§ Document segment:
--
Hon Member, is pro bono service limited to litigation or advocacy? They could write opinion for people who have been cheated by the banks, for example, who have made us to pay multiple interest on simple interest loans and so on. That would also be pro bono services.
Mr Speaker, we know the nature of legal aid services which are provided. We know in this particular country, anybody who is confronted with a legal problem would not definitely go in for a lawyer serving in a bank; they would definitely go to the practising lawyers. That is where the difficulty would lie in getting those who are not mainstream to provide those services to satisfy the condition to renew their licences. That really is the difficulty that I am talking about. This is because it would be very difficult for somebody to have a legal problem and instead of going in for a lawyer in the mainstream, he would be looking at a financial institution or elsewhere that the lawyer should rather provide the services. The person would straightforward go to a practising lawyer for that particular help. Mr Speaker, the second aspect is that we do not have any compulsory services in this country. Therefore, if the condition for a lawyer renewing his licence is to perform pro bono legal services, it would be discriminatory. So I would therefore commend the Committee for taking a bold decision to reject that particular provision. Mr Speaker, I am inclined to say that, if your Committee's Report is adopted and the Legal Aid Commission Bill is passed into law, it would go a long way to promote the provision of legal aid services in Ghana, and the life of Ghanaians would be improved. Mr Speaker, there are so many people who might be languishing in jail for an offence that they have not committed, simply because they do not have the opportunity to go for a kind of lawyer that would be able to defend them. Mr Speaker, I would therefore recommend and urge the House to pass the Legal Aid Commission Bill into law.
--
§ Given information:
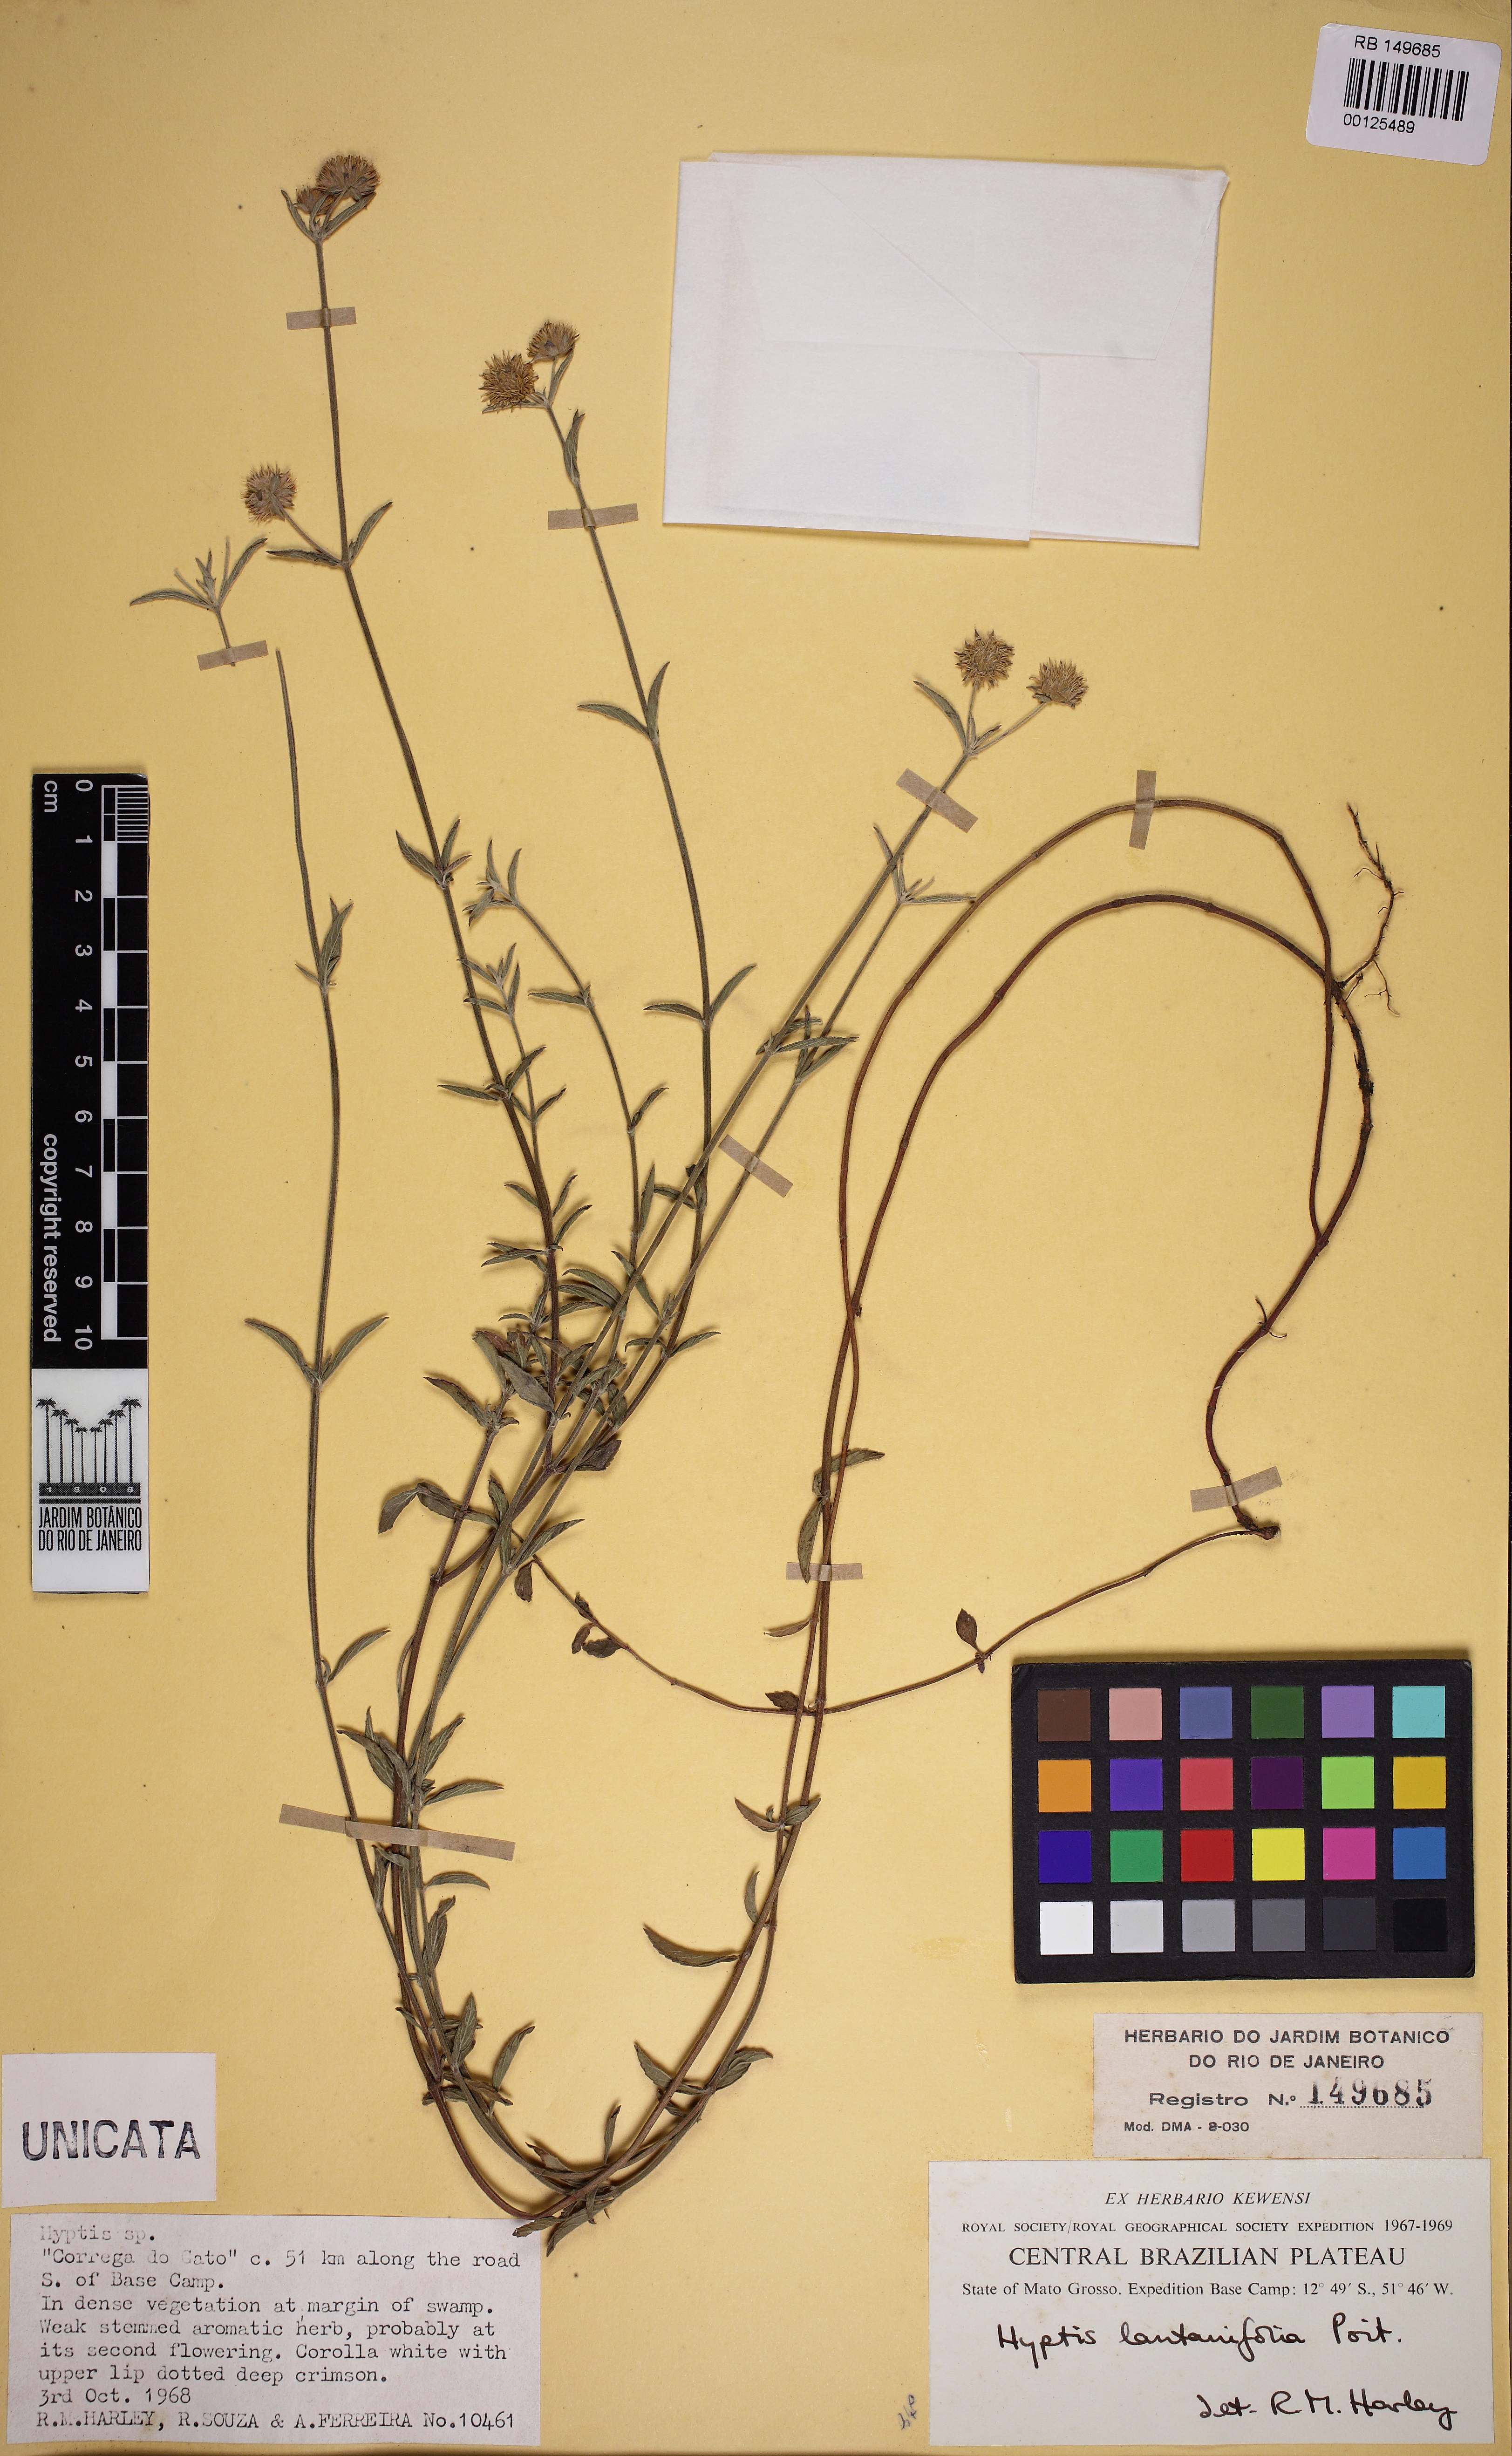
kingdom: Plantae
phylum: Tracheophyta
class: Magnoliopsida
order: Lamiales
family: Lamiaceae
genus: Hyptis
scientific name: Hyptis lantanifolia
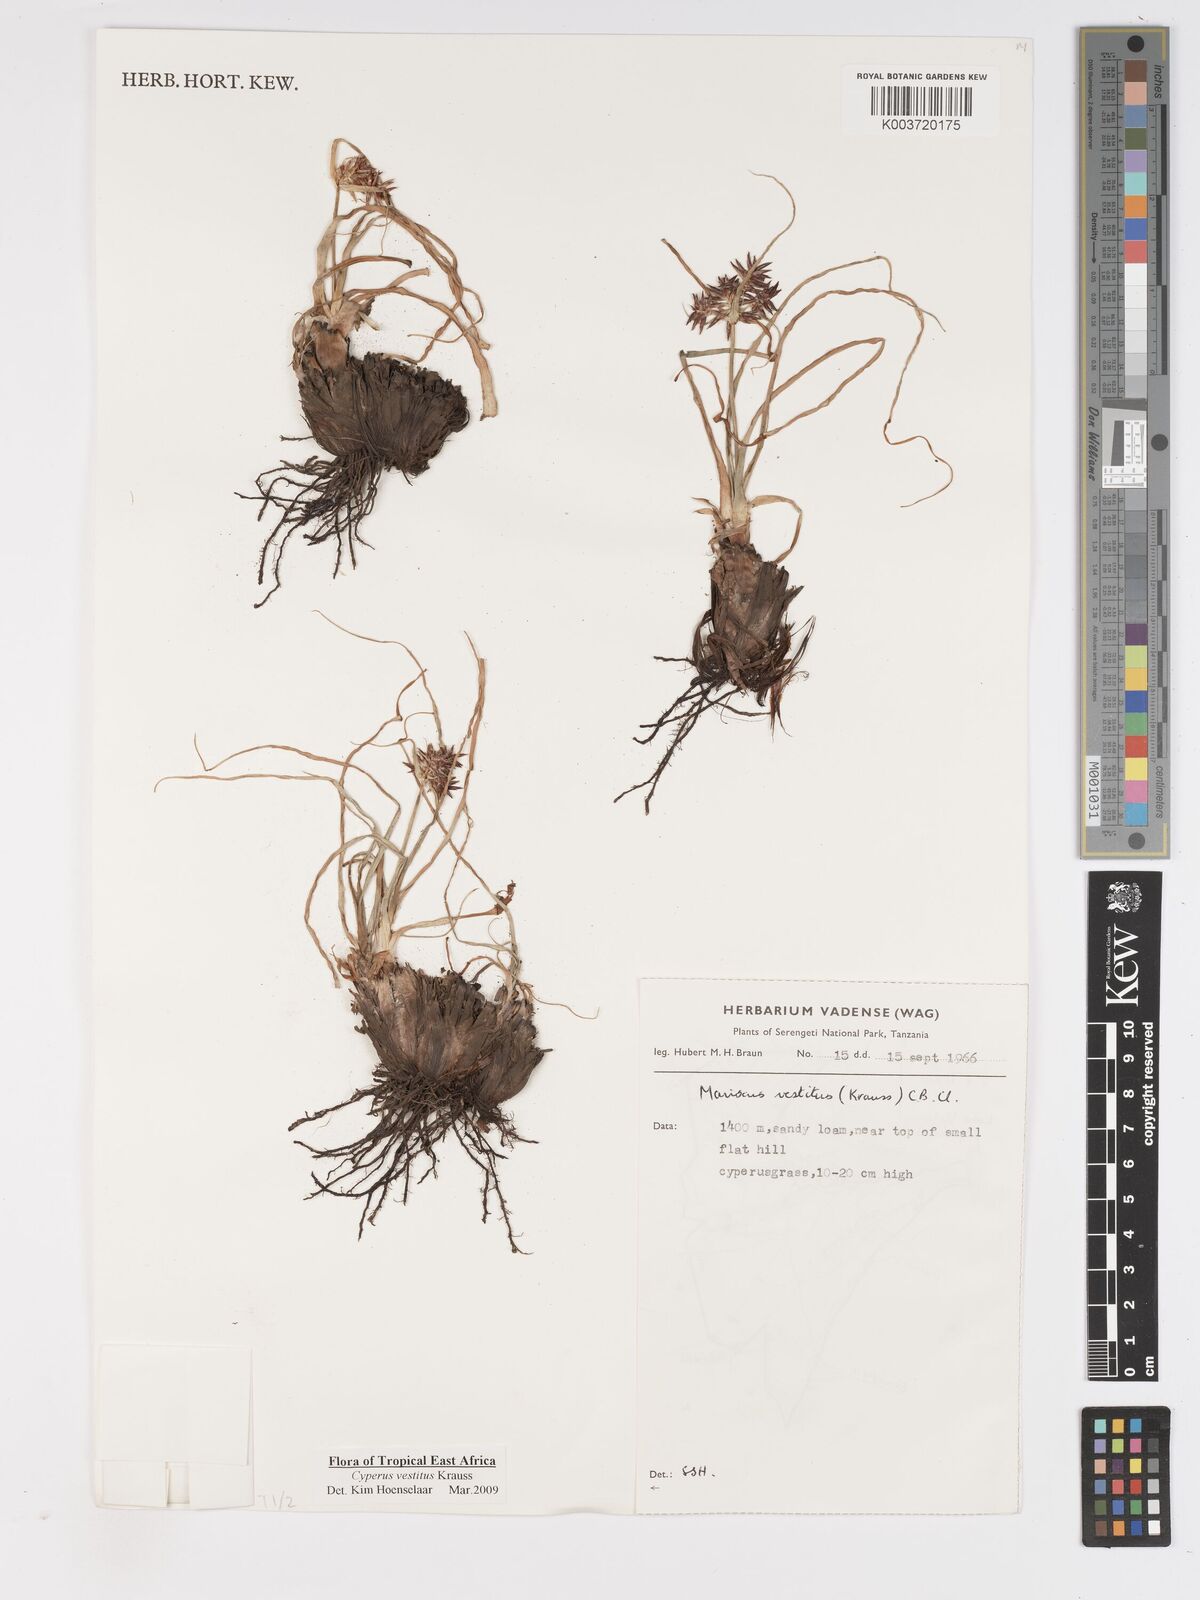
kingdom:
--
§ What the task requires: Could you reproduce, word for word, the portion of the legal aid debate that opens with "Hon Member, is" and closes with "pro bono services."?

§ Written response:
Hon Member, is pro bono service limited to litigation or advocacy? They could write opinion for people who have been cheated by the banks, for example, who have made us to pay multiple interest on simple interest loans and so on. That would also be pro bono services.